For much of the summer of 2017, it was unclear if Sessions would last until fall.
But Sessions held on, and in doing so he was able to continue addressing issues he has championed such as going after so-called “sanctuary cities,” promoting marijuana enforcement, fighting the growing opioid epidemic and gang-related violence, and changing civil rights enforcement policies.
Early in his tenure as attorney general, Sessions backed a Trump administration decision to overturn Obama-era policies that said federal anti-discrimination laws meant students at schools across the country must be allowed to use the bathrooms corresponding to their gender identity. He has also made other moves that have angered the LGBTQ community.
At the same time, he has committed federal resources to investigate murders of transgender individuals around the country.
Sessions has gone further than any recent attorney general to target “sanctuary cities,” threatening to pull federal grants from any jurisdiction that doesn’t cooperate with federal authorities to detain and turn over undocumented immigrants.
Meanwhile, the Justice Department under Sessions is sending millions of federal dollars toward initiatives to help state and local police battle the opioid epidemic, which Sessions repeatedly notes is killing Americans at record levels. Sessions has also pushed U.S. attorneys’ offices around the country to refocus on prosecuting drug-related crimes.
Similarly, in early January, Sessions announced that the Justice Department was “rescinding” Obama-era guidance over how federal authorities should go after marijuana-related crimes, touting the move as “a return to the rule of law.” However, senior Justice Department officials struggled to explain how the new policy would actually differ from that of their predecessors.

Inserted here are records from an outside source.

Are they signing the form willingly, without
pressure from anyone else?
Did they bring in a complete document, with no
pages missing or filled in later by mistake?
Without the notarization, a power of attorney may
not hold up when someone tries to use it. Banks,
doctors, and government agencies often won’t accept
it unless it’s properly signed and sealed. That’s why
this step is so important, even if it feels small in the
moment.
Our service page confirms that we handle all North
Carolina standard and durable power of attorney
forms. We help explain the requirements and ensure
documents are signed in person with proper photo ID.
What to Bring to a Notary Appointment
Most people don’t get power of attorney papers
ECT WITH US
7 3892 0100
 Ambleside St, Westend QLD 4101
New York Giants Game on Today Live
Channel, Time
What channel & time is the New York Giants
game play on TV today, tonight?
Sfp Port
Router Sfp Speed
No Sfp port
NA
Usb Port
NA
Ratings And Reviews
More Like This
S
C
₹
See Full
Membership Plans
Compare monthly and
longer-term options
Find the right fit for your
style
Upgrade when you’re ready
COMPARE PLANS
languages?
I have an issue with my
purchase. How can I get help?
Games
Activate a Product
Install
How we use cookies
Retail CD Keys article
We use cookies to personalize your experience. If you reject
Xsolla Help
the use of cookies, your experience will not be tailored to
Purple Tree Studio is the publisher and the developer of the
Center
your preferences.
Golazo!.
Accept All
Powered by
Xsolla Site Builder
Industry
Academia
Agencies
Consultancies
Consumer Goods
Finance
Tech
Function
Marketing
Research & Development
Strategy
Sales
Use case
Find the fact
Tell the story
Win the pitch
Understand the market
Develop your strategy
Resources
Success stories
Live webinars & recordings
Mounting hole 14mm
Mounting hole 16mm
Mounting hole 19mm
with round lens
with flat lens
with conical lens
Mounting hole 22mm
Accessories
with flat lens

Over the past year, while Sessions has promised to go after gangs like MS-13, he has also faced tough questions over whether the federal government is doing enough to prevent gun violence like the deadly assault launched in Las Vegas last year. 58 people were killed and hundreds of others injured.
Many lawmakers and others have called for stricter regulation of “bump stocks,” which were used in the deadly Las Vegas attack and allow gunmen to turn semiautomatic rifles into near-automatic weapons.
During an event with Justice Department interns last summer, one intern asked Sessions why he supports “pretty harsh policies for marijuana and pretty lax gun control laws” when “statistically guns kill significantly more people than marijuana does.”
In response, Sessions noted that more fatal accidents are now caused by drugs than by alcohol, and he said the American Medical Association “is crystal clear” that “marijuana is not a healthy substance.” “I don’t think America’s going to be a better place if marijuana’s sold in every corner grocery store,” Sessions said.
This story is part of a weeklong series examining the first year of the Trump administration.